We do not treat hyperthyroidism with thyroxine, or Cushing Syndrome with cortisone, should we be treating T2DM, a disease characterized by hyperinsulinemia, with insulin?
Lowering insulin can make you more insulin sensitive, and if your more insulin sensitive then you need less insulin to actually achieve what it is your trying to do. For example, if serum FFA is too high because FFA leak from adipocytes is high, you might immediately think thats because insulin resistance in adipocytes is too high or that the pancreas isnt producing enough insulin to "overcome" the insulin resistance.
Counter-intuitively, it could be argued that insulin is chronically too high, making adipocytes severely insulin resistant and causing them to leak FFA. Lowering insulin would in turn make the adipocytes more insulin sensitive, and then, youd actually need less insulin to control the FFA leak.
Pories et al also had this to say......
it seems reasonable to propose that a diabetogenic signal from the gut is the cause of hyperinsulinemia.
Although im sure Pories et al had considered this, the thing that comes to *my* mind here is GIP, Glucose-Dependent Insulinotropic Polypeptide, which is secreted from the K-cells which mostly inhabit the duodenum. As its name suggests, the main job of this hormone is to increase insulin secretion induced by intestinally absorbed nutrients, but it also stimulates fat uptake by adipocytes by stimulating LPL ( link ).
Both fats and carbohydrates are very strong stimulants for GIP secretion, whereas protein is only a weak stimulus for secretion.
Data have shown that obese and type 2 diabetic subjects have an increased response to GIP secretion after the ingestion of a meal (10, 77). In fact, GIP has been established as a possible link between overnutrition and obesity.
High-fat diets increase GIP secretion in part via increased K cell transcription and proliferation and might represent the stimulus for insulin hypersecretion and insulin resistance (32). In human obesity, elevated basal and nutrient-stimulated GIP are associated with glucose intolerance and hyperinsulinemia ( link )
Ignoring the high-fat diet part, I think this is a good explanation for why rodents can become hyperinsulinemic on high-fat diets, proliferation of K-cells in the gut would increase the secretion of GIP in response to fats and thus start an insulin secretion snowball. As im aware, humans do not become hyperinsulinemic on ketogenic diets, so im not sure if this finding translates to humans so easily, but remember that GIP only causes insulin secretion in the presence of glucose, this is why eating fat alone, although it stimulates a GIP response, produces only a tiny insulin response.

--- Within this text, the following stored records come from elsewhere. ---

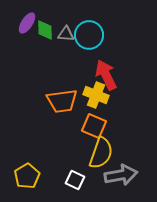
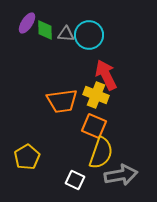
yellow pentagon: moved 19 px up
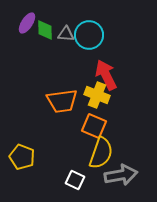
yellow cross: moved 1 px right
yellow pentagon: moved 5 px left; rotated 20 degrees counterclockwise
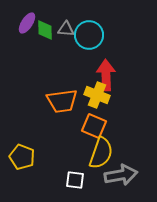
gray triangle: moved 5 px up
red arrow: rotated 24 degrees clockwise
white square: rotated 18 degrees counterclockwise
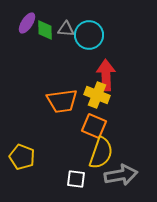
white square: moved 1 px right, 1 px up
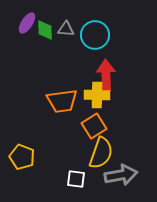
cyan circle: moved 6 px right
yellow cross: rotated 20 degrees counterclockwise
orange square: rotated 35 degrees clockwise
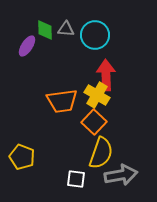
purple ellipse: moved 23 px down
yellow cross: rotated 30 degrees clockwise
orange square: moved 4 px up; rotated 15 degrees counterclockwise
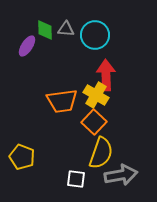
yellow cross: moved 1 px left
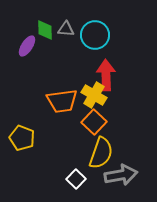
yellow cross: moved 2 px left
yellow pentagon: moved 19 px up
white square: rotated 36 degrees clockwise
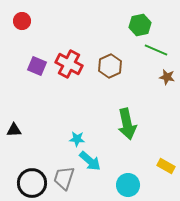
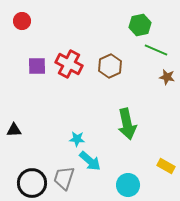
purple square: rotated 24 degrees counterclockwise
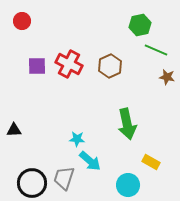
yellow rectangle: moved 15 px left, 4 px up
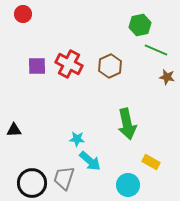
red circle: moved 1 px right, 7 px up
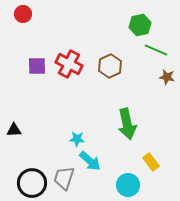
yellow rectangle: rotated 24 degrees clockwise
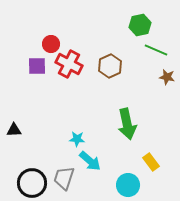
red circle: moved 28 px right, 30 px down
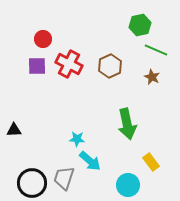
red circle: moved 8 px left, 5 px up
brown star: moved 15 px left; rotated 14 degrees clockwise
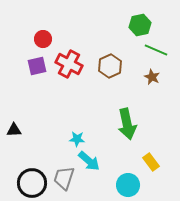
purple square: rotated 12 degrees counterclockwise
cyan arrow: moved 1 px left
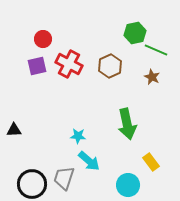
green hexagon: moved 5 px left, 8 px down
cyan star: moved 1 px right, 3 px up
black circle: moved 1 px down
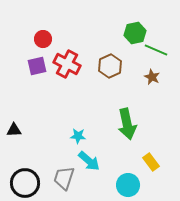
red cross: moved 2 px left
black circle: moved 7 px left, 1 px up
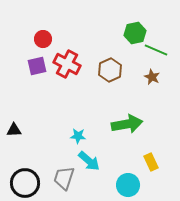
brown hexagon: moved 4 px down
green arrow: rotated 88 degrees counterclockwise
yellow rectangle: rotated 12 degrees clockwise
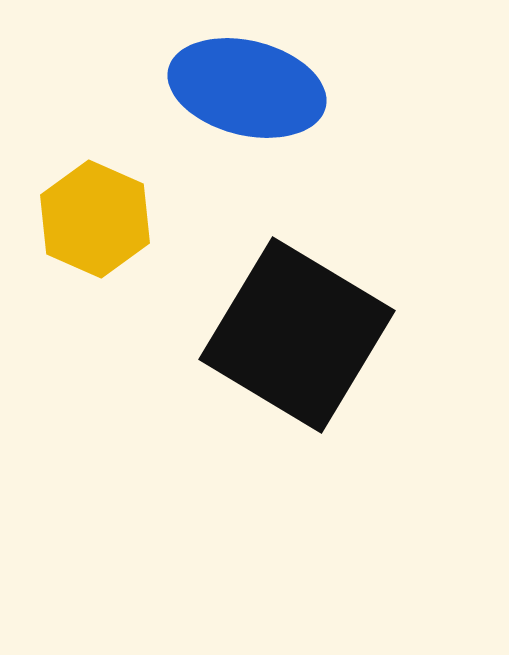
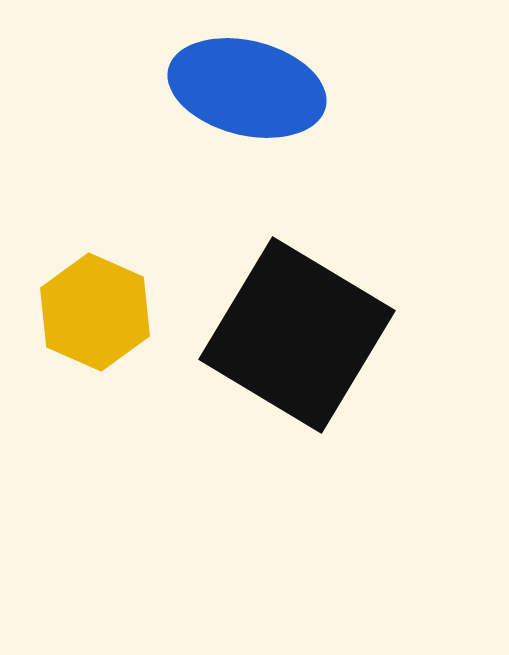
yellow hexagon: moved 93 px down
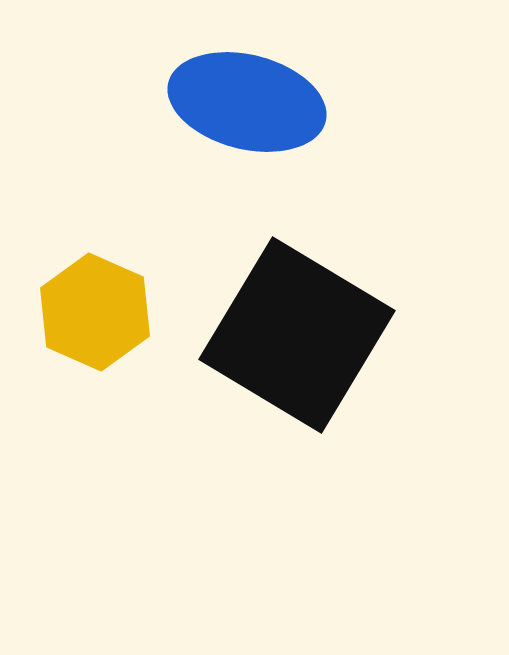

HOWEVER, the idea that k-cell proliferation causes GIP hypersecretion causes insulin hypersecretion was the theory I was considering. But that simply other things other than fats might be causing the K-cell proliferation, for example dense sources of acellular carbohydrates.
With the limitation that we could not establish a causal relationship between events, our study shows that HFD stimulates duodenal proliferation of endocrine cells differentiating towards K cells and oversecreting GIP. The progressive increment of GIP levels might represent the stimulus for insulin hypersecretion and insulin resistance. ( link )
So, nothing is set in stone yet, If we look at the diagram below we can see "why" K-cell proliferation would cause hypersecretion of GIP.....
If you look at the red circle, you can see that there are distinct cells that secrete hormones, and that they are different to the cells that absorb food in the GI tract. So, the more of those green hormone secreting cells you have, the more hormone your going to secrete in response to the same food amount.
OK, to sum up, what I was getting at here is that *possibly*, duodenal bypass cured T2DM by curing fasting hyperinsulinemia, which in turn was cured by bypassing the duodenum where most of the K-cells are situated, which secrete GIP. And also that possibly, K-cell proliferation results in GIP hypersecretion which in turn results in fasting hyperinsulinemia.